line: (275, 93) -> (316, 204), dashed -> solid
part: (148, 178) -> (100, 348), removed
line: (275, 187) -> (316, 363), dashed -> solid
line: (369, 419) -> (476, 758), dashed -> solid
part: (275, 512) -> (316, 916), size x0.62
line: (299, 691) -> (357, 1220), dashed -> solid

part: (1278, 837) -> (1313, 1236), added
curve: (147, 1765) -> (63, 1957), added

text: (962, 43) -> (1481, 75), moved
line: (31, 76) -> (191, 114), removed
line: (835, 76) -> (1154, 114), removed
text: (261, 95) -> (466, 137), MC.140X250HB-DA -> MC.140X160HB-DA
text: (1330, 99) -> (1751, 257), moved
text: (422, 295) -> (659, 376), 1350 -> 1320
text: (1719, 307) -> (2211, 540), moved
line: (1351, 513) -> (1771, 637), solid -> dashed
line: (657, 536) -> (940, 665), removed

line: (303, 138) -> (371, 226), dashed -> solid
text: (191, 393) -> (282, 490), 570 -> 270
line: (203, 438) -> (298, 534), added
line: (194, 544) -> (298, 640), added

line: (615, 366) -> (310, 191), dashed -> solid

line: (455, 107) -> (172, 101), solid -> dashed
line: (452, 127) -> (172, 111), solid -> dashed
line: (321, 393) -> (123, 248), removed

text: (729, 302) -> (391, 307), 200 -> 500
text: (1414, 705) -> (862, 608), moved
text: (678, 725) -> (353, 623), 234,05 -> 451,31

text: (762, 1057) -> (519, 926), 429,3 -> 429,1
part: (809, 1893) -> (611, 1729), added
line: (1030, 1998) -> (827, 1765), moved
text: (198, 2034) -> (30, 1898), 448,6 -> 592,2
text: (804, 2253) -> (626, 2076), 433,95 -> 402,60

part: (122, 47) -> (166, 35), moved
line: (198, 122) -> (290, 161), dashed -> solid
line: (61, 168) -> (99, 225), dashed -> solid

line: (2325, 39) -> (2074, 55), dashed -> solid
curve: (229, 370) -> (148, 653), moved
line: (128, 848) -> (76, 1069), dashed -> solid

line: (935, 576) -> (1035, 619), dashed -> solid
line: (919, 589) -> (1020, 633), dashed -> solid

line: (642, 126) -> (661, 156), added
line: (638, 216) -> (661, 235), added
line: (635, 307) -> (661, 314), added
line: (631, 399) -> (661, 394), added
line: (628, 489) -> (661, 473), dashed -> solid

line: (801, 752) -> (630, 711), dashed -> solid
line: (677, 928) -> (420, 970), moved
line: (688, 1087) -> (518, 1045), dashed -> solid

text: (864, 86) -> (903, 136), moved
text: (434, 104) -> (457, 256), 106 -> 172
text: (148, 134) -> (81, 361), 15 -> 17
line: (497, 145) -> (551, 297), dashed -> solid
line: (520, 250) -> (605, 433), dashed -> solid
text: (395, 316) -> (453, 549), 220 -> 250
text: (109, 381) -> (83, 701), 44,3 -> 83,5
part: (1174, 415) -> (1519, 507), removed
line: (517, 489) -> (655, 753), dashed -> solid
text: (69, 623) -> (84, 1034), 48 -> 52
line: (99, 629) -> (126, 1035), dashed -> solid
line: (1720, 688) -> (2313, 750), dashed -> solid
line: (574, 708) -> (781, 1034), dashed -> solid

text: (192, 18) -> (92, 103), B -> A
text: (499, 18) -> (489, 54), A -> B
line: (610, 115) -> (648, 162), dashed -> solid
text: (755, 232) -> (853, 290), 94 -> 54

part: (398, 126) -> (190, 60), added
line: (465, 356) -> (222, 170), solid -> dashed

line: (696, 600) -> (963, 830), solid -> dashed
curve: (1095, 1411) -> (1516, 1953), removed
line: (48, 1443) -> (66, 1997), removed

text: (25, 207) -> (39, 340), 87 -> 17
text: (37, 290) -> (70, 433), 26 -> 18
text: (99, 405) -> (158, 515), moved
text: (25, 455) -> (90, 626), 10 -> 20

● ● ● ● ●

Each of the records shown above needs to be repeated exactly.

▶ _Solution to this problem_:
line: (275, 93) -> (316, 204), dashed -> solid
part: (148, 178) -> (100, 348), removed
line: (275, 187) -> (316, 363), dashed -> solid
line: (369, 419) -> (476, 758), dashed -> solid
part: (275, 512) -> (316, 916), size x0.62
line: (299, 691) -> (357, 1220), dashed -> solid

part: (1278, 837) -> (1313, 1236), added
curve: (147, 1765) -> (63, 1957), added

text: (962, 43) -> (1481, 75), moved
line: (31, 76) -> (191, 114), removed
line: (835, 76) -> (1154, 114), removed
text: (261, 95) -> (466, 137), MC.140X250HB-DA -> MC.140X160HB-DA
text: (1330, 99) -> (1751, 257), moved
text: (422, 295) -> (659, 376), 1350 -> 1320
text: (1719, 307) -> (2211, 540), moved
line: (1351, 513) -> (1771, 637), solid -> dashed
line: (657, 536) -> (940, 665), removed

line: (303, 138) -> (371, 226), dashed -> solid
text: (191, 393) -> (282, 490), 570 -> 270
line: (203, 438) -> (298, 534), added
line: (194, 544) -> (298, 640), added

line: (615, 366) -> (310, 191), dashed -> solid

line: (455, 107) -> (172, 101), solid -> dashed
line: (452, 127) -> (172, 111), solid -> dashed
line: (321, 393) -> (123, 248), removed

text: (729, 302) -> (391, 307), 200 -> 500
text: (1414, 705) -> (862, 608), moved
text: (678, 725) -> (353, 623), 234,05 -> 451,31

text: (762, 1057) -> (519, 926), 429,3 -> 429,1
part: (809, 1893) -> (611, 1729), added
line: (1030, 1998) -> (827, 1765), moved
text: (198, 2034) -> (30, 1898), 448,6 -> 592,2
text: (804, 2253) -> (626, 2076), 433,95 -> 402,60

part: (122, 47) -> (166, 35), moved
line: (198, 122) -> (290, 161), dashed -> solid
line: (61, 168) -> (99, 225), dashed -> solid

line: (2325, 39) -> (2074, 55), dashed -> solid
curve: (229, 370) -> (148, 653), moved
line: (128, 848) -> (76, 1069), dashed -> solid

line: (935, 576) -> (1035, 619), dashed -> solid
line: (919, 589) -> (1020, 633), dashed -> solid

line: (642, 126) -> (661, 156), added
line: (638, 216) -> (661, 235), added
line: (635, 307) -> (661, 314), added
line: (631, 399) -> (661, 394), added
line: (628, 489) -> (661, 473), dashed -> solid

line: (801, 752) -> (630, 711), dashed -> solid
line: (677, 928) -> (420, 970), moved
line: (688, 1087) -> (518, 1045), dashed -> solid

text: (864, 86) -> (903, 136), moved
text: (434, 104) -> (457, 256), 106 -> 172
text: (148, 134) -> (81, 361), 15 -> 17
line: (497, 145) -> (551, 297), dashed -> solid
line: (520, 250) -> (605, 433), dashed -> solid
text: (395, 316) -> (453, 549), 220 -> 250
text: (109, 381) -> (83, 701), 44,3 -> 83,5
part: (1174, 415) -> (1519, 507), removed
line: (517, 489) -> (655, 753), dashed -> solid
text: (69, 623) -> (84, 1034), 48 -> 52
line: (99, 629) -> (126, 1035), dashed -> solid
line: (1720, 688) -> (2313, 750), dashed -> solid
line: (574, 708) -> (781, 1034), dashed -> solid

text: (192, 18) -> (92, 103), B -> A
text: (499, 18) -> (489, 54), A -> B
line: (610, 115) -> (648, 162), dashed -> solid
text: (755, 232) -> (853, 290), 94 -> 54

part: (398, 126) -> (190, 60), added
line: (465, 356) -> (222, 170), solid -> dashed

line: (696, 600) -> (963, 830), solid -> dashed
curve: (1095, 1411) -> (1516, 1953), removed
line: (48, 1443) -> (66, 1997), removed

text: (25, 207) -> (39, 340), 87 -> 17
text: (37, 290) -> (70, 433), 26 -> 18
text: (99, 405) -> (158, 515), moved
text: (25, 455) -> (90, 626), 10 -> 20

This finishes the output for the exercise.